The most evolved AI’s which work in this model is actually the collective financial tradings system we have set up and given up on any semblance of control. It has a model of reality which it continuously adjusts, along with taking action on it, and seeks to preserve itself and grow hegemonically in differentiation from the state of non-being. It continuously rewards caretakers who minimize free energy and error in the system.
Welcome to Friston’s world
I like what you wrote :) Minimizing predictive error is a universal, useful mechanism found in so many animals and birds. And true, LLMs, even embodied ones, can't possibly do that (embodied ones lack the exquisite level of coupling that biological bodies+brains have, having co-evolved).
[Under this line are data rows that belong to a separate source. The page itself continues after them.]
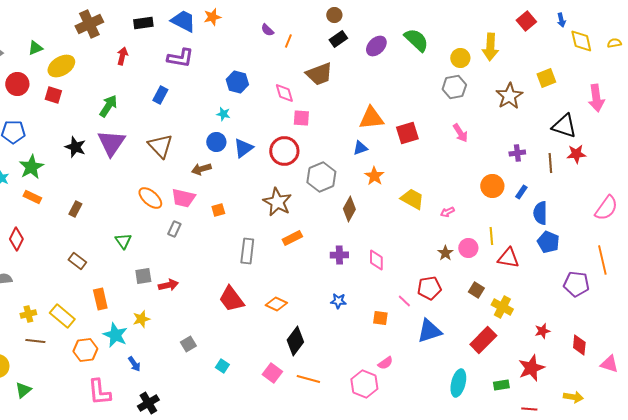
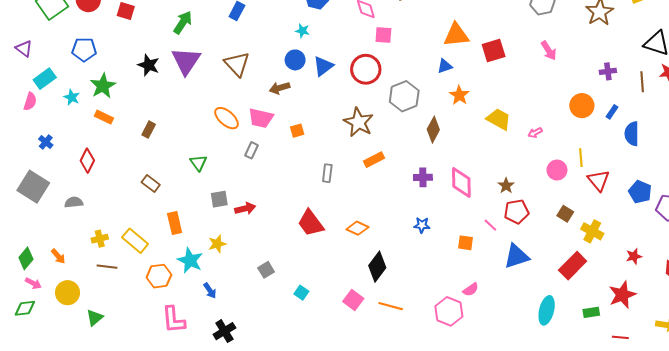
blue pentagon: (548, 242) -> (640, 192), moved
gray rectangle: (247, 251) -> (327, 173), size x0.7
brown star: (445, 253) -> (506, 186), moved
red triangle: (508, 258) -> (599, 180), turned 40
pink diamond: (376, 260) -> (461, 183), size x1.4

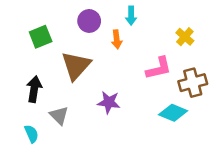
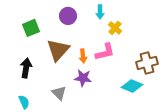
yellow cross: (185, 37) -> (115, 28), moved
orange arrow: (117, 39) -> (83, 56), moved
pink L-shape: (159, 68) -> (105, 52), moved
gray triangle: (59, 115) -> (59, 93), moved

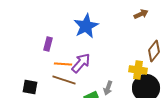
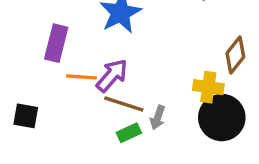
purple rectangle: (48, 44) -> (56, 43), size x1.5
brown line: (64, 80) -> (124, 104), moved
It does not take a Stats genius to realize that a system built on autoregressive averaging models are inherently not built for out-of-distribution events, but the LLM world keeps on insisting that it can do it.
It would be far better that they admit the inherent flaws, so we can focus on the strengths: use them when the situation is not life-critical (and if it is, be much better than humans).
I take your point, but it also seems to be the case that we don't fully know what's in a distribution until we try modeling it.
Consider this prompt: "write a biblical verse in the style of the king james bible explaining how to remove a peanut butter sandwich from a VCR". If you hadn't heard of this prompt, would you have thought it was in-distribution? I wouldn't. And yet — a year and a half ago, in its early days — ChatGPT did a creditable job with it: https://x.com/tqbf/status/1598513757805858820?lang=en
I wouldn't call it brilliant, but it's good enough to be hilarious, and ChatGPT did come up with the detail of the butter knife.
So I think it's fair to say that, given sufficient training data, transformer architectures are remarkably good at finding behavior in large distributions that one might not have suspected was present. That would make them worth some exploration in any case; the only way to find out what LLMs could do was to build some. The boundaries of the distribution — what's an outlier and what isn't — are a function of the training data, and thus can only be determined empirically.
That doesn't contradict your point, which could be rephrased as saying that whatever the boundaries of the distribution are, they are static, indicating that a crucial aspect of human cognition has not been captured.
"In distribution" is not the same as "in training data". The example you cite is in distribution in so far as the words generated have been selected from the word correlations that were learned from the training data.